Gazing up and down the wide boulevard, the two men saw a dark, wet, chilly, empty street. A steam-powered bus chuffed by, lumbering and lurching. The sidewalks were bare of people, except for a couple of stocky men in long gray raincoats hurrying along. They looked like Russians to Quistigaard.
“The Americans,” the young man whispered, almost as if he were talking to himself. “It’s their fault. They abandoned Europe. They left us defenseless.”
“Yes, that’s true. But they made themselves defenseless first. Once the Soviets established antimissile weapons in space, the American nuclear forces became rather useless.”
“But why? How could they have been so blind?” Quistigaard lifted his glass again, only to find that it was empty. No waiter was in sight.
“The Americans got tired,” he said. “They shouldered the burdens of the world for almost a century, and then they got tired of the job. They tried to take the easy way out. They never felt comfortable about world leadership. In their hearts, all they wanted was for the rest of the world to like them. Like little puppydogs. All they wanted was to be petted and told that they were good. They made several very poor decisions, and before they realized what had happened, the Soviets had a decisive military advantage over them.”
“The antimissile satellites.”
“That was the straw that broke the Americans’ back,” Quistigaard agreed. “But I think they were relieved to quit the race. I honestly think so. They were always isolationists at heart. They never had Europe’s best interest in mind.”
“Well, they’re certainly isolated now. They didn’t even send a delegate to the convention.”
“Why should they? They abandoned their space program. The Soviets have cut off almost all their international trade. They have to learn how to adjust their economy to exist on its internal market alone; for America, there is virtually no overseas trade. I haven’t even seen an American tourist here in Paris. Have you?”
“It’s not the season … .”
“No. They’re done for. They’ll strangle on their own bile. A nation that size can’t exist without overseas markets. The United States will self-destruct within another generation, while the Soviets watch and laugh.”
“And the rest of the world?”
“Oh, we go through the motions of being independent. China is still strong, but its missiles are just as obsolete as the Americans’, against those lasers the Russians have in space.”
“But Europe is rebuilding.”
“Along Soviet guidelines. Even Paris is turning into a dull Socialist grayness.”
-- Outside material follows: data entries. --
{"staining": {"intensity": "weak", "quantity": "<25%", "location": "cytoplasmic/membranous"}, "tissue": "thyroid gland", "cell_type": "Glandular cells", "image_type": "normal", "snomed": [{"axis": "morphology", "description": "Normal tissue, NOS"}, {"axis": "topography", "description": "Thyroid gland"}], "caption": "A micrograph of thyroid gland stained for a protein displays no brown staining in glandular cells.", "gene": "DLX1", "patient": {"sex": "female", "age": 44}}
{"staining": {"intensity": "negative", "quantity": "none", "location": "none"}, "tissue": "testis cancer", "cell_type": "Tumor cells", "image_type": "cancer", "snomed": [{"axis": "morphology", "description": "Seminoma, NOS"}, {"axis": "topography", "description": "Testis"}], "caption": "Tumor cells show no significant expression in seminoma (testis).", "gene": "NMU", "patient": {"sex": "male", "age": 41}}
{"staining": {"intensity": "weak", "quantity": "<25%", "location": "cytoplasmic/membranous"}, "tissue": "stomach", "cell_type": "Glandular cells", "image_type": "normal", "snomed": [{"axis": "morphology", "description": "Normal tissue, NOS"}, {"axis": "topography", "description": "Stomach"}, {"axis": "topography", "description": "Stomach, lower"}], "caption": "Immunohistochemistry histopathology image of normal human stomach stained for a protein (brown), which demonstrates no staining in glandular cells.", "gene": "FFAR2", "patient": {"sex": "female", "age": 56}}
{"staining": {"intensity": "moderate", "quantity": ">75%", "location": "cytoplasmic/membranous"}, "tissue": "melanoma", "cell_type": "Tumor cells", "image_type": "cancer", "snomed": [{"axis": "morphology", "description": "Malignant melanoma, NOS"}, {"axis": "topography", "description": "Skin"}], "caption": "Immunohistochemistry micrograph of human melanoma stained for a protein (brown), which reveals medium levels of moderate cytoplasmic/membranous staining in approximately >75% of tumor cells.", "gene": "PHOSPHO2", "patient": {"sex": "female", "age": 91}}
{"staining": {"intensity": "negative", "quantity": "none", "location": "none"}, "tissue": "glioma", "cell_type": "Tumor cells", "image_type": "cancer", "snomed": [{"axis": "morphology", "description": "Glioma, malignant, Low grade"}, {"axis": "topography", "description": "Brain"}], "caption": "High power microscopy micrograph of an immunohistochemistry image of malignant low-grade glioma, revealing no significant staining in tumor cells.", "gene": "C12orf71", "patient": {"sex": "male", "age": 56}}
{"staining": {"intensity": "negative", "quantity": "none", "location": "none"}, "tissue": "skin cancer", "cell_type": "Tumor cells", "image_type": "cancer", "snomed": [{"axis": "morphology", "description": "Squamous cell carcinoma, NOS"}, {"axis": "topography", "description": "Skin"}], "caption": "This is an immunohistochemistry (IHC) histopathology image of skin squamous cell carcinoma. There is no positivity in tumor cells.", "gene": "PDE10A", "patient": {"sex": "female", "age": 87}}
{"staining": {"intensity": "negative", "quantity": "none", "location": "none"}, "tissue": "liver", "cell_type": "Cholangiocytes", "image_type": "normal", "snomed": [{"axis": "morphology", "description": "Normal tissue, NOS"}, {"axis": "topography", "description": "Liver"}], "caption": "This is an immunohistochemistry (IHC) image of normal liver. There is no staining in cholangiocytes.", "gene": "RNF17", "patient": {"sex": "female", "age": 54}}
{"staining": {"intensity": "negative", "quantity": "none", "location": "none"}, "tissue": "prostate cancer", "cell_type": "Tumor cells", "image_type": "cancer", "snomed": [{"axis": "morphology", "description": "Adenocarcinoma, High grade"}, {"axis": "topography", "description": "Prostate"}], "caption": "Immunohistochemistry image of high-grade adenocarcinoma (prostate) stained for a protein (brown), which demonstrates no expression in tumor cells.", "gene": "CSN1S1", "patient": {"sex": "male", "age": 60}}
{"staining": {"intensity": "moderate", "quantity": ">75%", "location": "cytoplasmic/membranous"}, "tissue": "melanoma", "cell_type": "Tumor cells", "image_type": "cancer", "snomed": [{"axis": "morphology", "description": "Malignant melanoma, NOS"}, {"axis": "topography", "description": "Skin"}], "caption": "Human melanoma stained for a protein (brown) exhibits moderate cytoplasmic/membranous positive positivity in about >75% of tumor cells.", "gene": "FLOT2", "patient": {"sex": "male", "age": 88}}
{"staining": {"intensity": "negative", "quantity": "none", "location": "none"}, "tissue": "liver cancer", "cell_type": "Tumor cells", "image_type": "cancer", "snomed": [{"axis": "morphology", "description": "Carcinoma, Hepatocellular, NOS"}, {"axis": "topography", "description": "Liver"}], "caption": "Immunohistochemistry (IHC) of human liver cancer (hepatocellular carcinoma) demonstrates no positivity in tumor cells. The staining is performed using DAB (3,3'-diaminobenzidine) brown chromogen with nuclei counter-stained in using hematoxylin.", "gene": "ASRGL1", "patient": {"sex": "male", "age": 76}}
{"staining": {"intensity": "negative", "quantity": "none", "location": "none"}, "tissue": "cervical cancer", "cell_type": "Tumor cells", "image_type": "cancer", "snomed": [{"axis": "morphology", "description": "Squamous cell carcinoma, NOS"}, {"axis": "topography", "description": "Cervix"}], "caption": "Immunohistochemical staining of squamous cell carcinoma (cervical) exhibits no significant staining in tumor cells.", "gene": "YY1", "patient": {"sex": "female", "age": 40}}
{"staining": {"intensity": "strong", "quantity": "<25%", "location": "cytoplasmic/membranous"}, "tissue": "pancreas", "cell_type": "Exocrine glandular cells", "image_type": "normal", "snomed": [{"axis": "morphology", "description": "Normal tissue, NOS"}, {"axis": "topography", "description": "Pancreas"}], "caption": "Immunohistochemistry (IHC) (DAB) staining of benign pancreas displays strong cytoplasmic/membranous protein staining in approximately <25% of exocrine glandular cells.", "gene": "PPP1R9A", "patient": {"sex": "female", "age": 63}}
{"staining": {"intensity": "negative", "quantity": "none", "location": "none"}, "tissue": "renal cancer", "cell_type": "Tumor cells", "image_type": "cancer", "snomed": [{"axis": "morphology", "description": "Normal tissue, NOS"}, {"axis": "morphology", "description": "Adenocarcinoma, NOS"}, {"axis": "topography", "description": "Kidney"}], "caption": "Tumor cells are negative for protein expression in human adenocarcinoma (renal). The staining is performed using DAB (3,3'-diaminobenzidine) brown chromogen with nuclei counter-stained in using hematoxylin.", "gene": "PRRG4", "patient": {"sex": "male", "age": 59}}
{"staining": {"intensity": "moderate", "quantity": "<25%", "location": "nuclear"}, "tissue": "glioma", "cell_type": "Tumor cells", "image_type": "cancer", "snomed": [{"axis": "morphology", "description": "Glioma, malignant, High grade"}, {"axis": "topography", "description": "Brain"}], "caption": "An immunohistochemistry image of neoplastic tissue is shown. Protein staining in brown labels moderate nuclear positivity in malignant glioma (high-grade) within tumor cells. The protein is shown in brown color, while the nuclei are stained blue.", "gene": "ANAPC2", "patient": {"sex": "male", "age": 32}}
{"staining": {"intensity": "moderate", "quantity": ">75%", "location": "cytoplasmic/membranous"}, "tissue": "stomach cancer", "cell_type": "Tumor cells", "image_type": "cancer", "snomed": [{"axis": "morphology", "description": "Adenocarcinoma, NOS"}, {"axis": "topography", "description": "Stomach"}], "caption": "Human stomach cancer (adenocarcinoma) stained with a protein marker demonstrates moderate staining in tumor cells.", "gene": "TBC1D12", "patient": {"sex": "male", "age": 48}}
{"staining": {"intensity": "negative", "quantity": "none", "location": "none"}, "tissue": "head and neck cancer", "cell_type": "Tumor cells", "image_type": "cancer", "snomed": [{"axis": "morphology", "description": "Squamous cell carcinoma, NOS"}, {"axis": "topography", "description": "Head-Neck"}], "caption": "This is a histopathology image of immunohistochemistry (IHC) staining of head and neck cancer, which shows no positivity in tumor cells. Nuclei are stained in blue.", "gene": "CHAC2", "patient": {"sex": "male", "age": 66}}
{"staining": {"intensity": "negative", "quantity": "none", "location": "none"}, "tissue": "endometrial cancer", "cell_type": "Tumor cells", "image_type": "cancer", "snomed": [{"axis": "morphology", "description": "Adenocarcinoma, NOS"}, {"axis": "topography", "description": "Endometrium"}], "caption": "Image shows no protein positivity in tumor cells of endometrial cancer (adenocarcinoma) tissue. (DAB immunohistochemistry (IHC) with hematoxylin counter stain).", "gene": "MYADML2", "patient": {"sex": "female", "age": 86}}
“But the Third World nations are still going their own way. They operate their factories in orbit.”
“At Soviet sufferance. And I wonder how long that’s going to last. Did you notice the hubbub in the Russian delegation this afternoon? Something is happening, something big. Malik did not attend any of today’s sessions. He wasn’t even at the final plenary meeting.”
“Yes,” admitted the young man. “That did strike me as odd.”
“Something’s in the wind,” Quistigaard said gloomily. “Something big is about to happen.”